Cantate al Signore un canto nuovo,
perché ha compiuto meraviglie.
Gli ha dato vittoria la sua destra
e il suo braccio santo. R.
 
Il Signore ha fatto conoscere la sua salvezza,
agli occhi delle genti ha rivelato la sua giustizia.
Egli si è ricordato del suo amore,
della sua fedeltà alla casa d’Israele. R.
 
Tutti i confini della terra hanno veduto
la vittoria del nostro Dio.
Acclami il Signore tutta la terra,
gridate, esultate, cantate inni! R.

Seconda Lettura

Se perseveriamo, con lui anche regneremo.

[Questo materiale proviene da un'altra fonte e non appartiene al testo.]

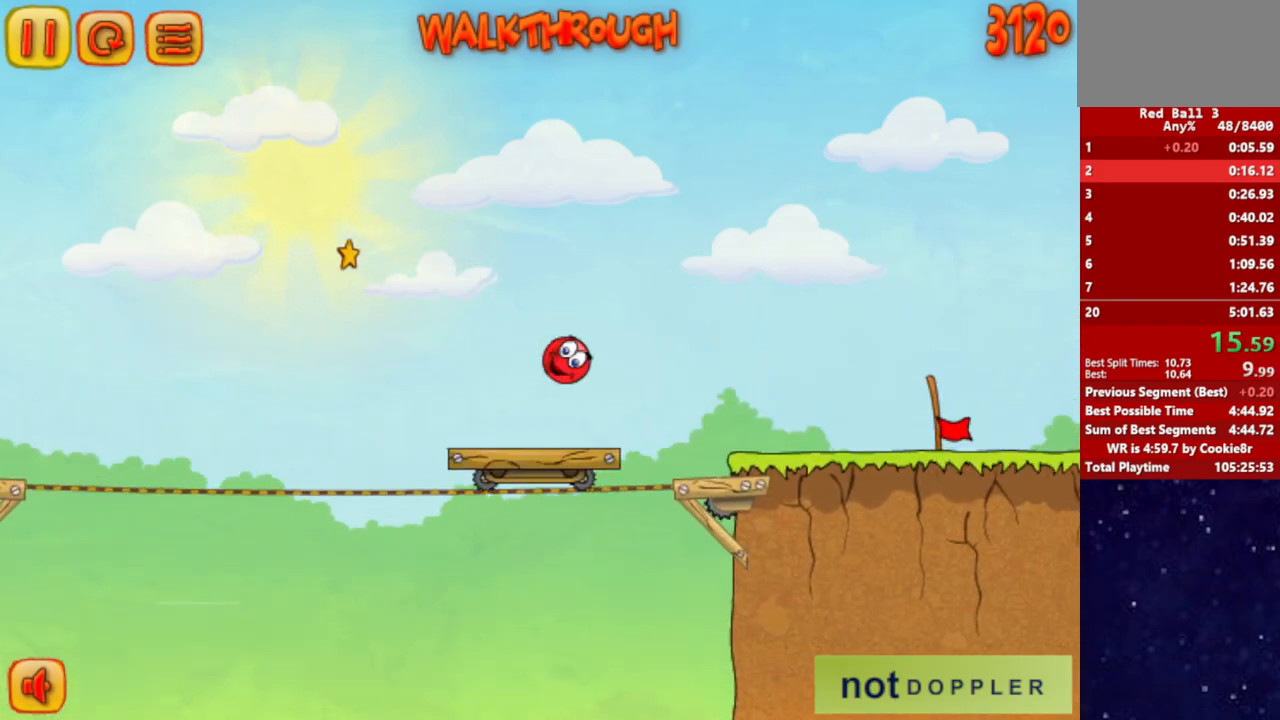
{"keys": ["right"], "events": []}
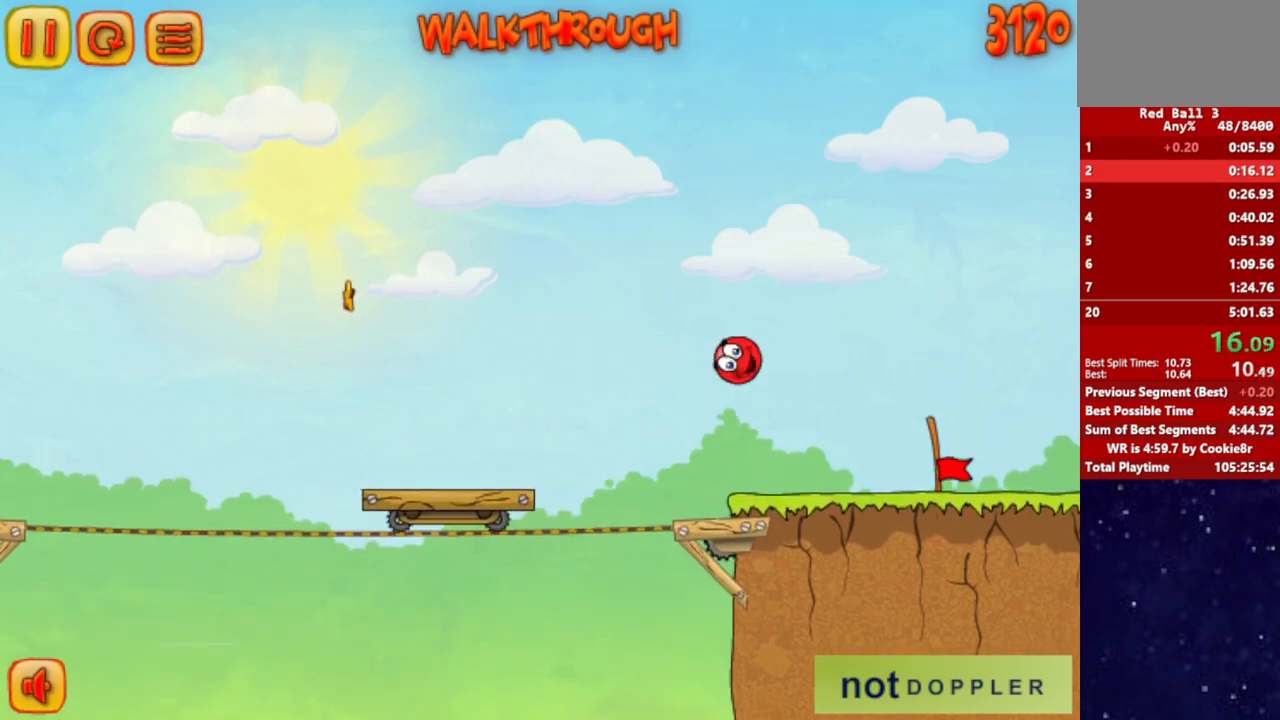
{"keys": ["right"], "events": []}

Dalla seconda lettera di san Paolo apostolo a Timòteo
2 Tm 2,8-13

 
Figlio mio, ricòrdati di Gesù Cristo, risorto dai morti, discendente di Davide, come io annuncio nel mio vangelo, per il quale soffro fino a portare le catene come un malfattore.
Ma la parola di Dio non è incatenata! Perciò io sopporto ogni cosa per quelli che Dio ha scelto, perché anch’essi raggiungano la salvezza che è in Cristo Gesù, insieme alla gloria eterna.
 
Questa parola è degna di fede:
Se moriamo con lui, con lui anche vivremo;
se perseveriamo, con lui anche regneremo;
se lo rinneghiamo, lui pure ci rinnegherà;
se siamo infedeli, lui rimane fedele,
perché non può rinnegare se stesso.

Parola di Dio

Vangelo

Non si è trovato nessuno che tornasse indietro a rendere gloria a Dio, all’infuori di questo straniero.

Dal Vangelo secondo Luca
Lc 17, 11-19

 
Lungo il cammino verso Gerusalemme, Gesù attraversava la Samaria e la Galilea.
 
Entrando in un villaggio, gli vennero incontro dieci lebbrosi, che si fermarono a distanza e dissero ad alta voce: «Gesù, maestro, abbi pietà di noi!». Appena li vide, Gesù disse loro: «Andate a presentarvi ai sacerdoti». E mentre essi andavano, furono purificati.
Uno di loro, vedendosi guarito, tornò indietro lodando Dio a gran voce, e si prostrò davanti a Gesù, ai suoi piedi, per ringraziarlo. Era un Samaritano.
Ma Gesù osservò: «Non ne sono stati purificati dieci? E gli altri nove dove sono? Non si è trovato nessuno che tornasse indietro a rendere gloria a Dio, all’infuori di questo straniero?». E gli disse: «Àlzati e va’; la tua fede ti ha salvato!».